Save a webpage as PDF

mir50531 · April 22, 2021, 2:50pm

So I’ve been at this for a long time now, and I’ve decided to come here for help. I’m trying to save a webpage as a PDF (and or some other way to extract the text) and I haven’t found a proper solution yet. Here’s the URL

https://www.txu.com/Handlers/PDFGenerator.ashx?comProdId=TCXFLXFW0000AD&lang=en&formType=EnergyFactsLabel&custClass=3&tdsp=AEPTCC

Here is a list of the things I’ve done and some outcomes.

Selenium
- Create PDF - using headless chrome/firefox…then binary to PDF…but the filethat’s created is
  jumbled symbols/garbage
- Take screenshot - screenshot is somewhat okay, the Tess4J OCR doesn’t produce good results
  from it and I’m guessing it’s because of the scale of the picture?
- Finding javascript code online to save as PDF somewhere - couldn’t make anything work
- Setting chrome/firefox to download PDFs instead of open in browser, but the PDF that shows up
  isn’t the same as what you get when you open the URL and hit save or print to PDF
KNIME
- GET Request/Https retriever…couldn’t get anything working here
- Python scripts…tried finding some scripts to navigate to the URL and save as PDF, but couldn’t get
  it here either

Anyone have any solutions?

qqilihq · April 22, 2021, 2:55pm

Hi @mir50531,

Create PDF - using headless chrome/firefox…then binary to PDF…but the filethat’s created is is
jumbled symbols/garbage

Just out of interest: Does this still occur when using **non-**headless?

–Philipp

mir50531 · April 22, 2021, 3:25pm

Good question. It doesn’t work. The selenium nodes require headless to operate the Create PDF node.
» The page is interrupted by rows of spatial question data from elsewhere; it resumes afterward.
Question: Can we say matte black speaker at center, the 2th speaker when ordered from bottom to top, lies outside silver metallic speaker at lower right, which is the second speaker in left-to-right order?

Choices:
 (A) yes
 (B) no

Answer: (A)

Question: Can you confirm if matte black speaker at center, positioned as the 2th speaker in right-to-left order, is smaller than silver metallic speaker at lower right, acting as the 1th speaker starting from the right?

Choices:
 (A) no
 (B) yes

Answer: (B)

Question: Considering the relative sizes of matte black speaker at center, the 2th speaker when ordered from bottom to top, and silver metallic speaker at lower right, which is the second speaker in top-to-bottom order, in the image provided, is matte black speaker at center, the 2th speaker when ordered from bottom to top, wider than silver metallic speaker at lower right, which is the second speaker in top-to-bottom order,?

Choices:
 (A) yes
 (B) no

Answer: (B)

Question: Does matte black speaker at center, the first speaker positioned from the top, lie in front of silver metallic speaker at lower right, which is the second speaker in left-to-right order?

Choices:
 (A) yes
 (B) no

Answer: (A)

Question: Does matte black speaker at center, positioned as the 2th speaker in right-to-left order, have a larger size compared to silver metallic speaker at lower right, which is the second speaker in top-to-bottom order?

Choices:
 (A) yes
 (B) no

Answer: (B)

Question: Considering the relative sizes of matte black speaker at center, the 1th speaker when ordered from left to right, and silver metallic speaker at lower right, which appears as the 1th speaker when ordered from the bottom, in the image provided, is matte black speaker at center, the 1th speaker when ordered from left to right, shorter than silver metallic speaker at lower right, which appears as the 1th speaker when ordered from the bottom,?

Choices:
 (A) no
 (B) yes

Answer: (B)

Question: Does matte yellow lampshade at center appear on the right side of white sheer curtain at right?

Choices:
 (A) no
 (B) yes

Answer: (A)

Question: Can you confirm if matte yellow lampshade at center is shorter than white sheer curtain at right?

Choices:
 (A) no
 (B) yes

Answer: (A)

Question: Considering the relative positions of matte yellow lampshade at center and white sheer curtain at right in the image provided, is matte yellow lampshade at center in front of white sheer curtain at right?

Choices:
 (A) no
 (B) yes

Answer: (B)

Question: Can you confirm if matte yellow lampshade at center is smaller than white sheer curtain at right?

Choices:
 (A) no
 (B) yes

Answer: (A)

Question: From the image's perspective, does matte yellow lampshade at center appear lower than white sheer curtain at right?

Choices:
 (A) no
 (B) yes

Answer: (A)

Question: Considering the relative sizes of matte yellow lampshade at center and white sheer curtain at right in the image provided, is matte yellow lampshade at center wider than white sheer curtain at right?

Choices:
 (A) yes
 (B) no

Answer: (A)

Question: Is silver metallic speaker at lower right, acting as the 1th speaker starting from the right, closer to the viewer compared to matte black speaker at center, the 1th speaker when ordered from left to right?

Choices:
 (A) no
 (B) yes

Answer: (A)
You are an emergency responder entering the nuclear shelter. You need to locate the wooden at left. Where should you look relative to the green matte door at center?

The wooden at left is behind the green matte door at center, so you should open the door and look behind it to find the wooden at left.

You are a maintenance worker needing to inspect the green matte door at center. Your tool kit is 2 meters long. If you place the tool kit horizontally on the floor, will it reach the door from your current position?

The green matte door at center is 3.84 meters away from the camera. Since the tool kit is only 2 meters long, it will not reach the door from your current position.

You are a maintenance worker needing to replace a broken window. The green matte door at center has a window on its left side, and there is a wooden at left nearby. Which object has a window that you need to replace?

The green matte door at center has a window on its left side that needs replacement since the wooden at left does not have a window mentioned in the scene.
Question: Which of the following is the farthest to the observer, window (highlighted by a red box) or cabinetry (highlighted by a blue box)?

qqilihq · April 22, 2021, 3:44pm

The selenium nodes require headless to operate the Create PDF node.

Ha. Indeed.

Just tried this, but when following your link I see a 403 Forbidden. Is this URL still working and/or is this URL publicly accessible?

mir50531 · April 22, 2021, 3:51pm

It’s working for me. Are you in the US? I was working w/ a python developer in Spain and he couldn’t access it.

qqilihq · April 22, 2021, 4:04pm

No, I’m in Germany. So it’s probably location-related.

mir50531 · April 22, 2021, 5:01pm

Thanks for trying. I’m hiring someone to build a python script that I can hopefully integrate.

aworker · April 23, 2021, 12:53pm

Hi @qqilihq

If tried the link using a VPN from France (configured as US) and I could access @mir50531’s PDF example. Just in case this could help

Best,

Ael

zioludo · April 23, 2021, 2:43pm

Hi all!

Am I missing something?

I was able to access file via US VPN from Italy and download it. Then I was able to read with PDF Parser node…

What’s the problem automating this inside a workflow?

Ludovico

PS: I tried also to grab the file via wget command but I got server error.

qqilihq · April 23, 2021, 7:03pm

Sounds like the result file returned by the URL is already the PDF (which is also suggested by the PDFGenerator in the name). Thus simply saving the file should suffice (no matter whether you do this via Selenium or the HTTP Retriever, etc.)

– Philipp

system · October 23, 2021, 7:03am

This topic was automatically closed 182 days after the last reply. New replies are no longer allowed.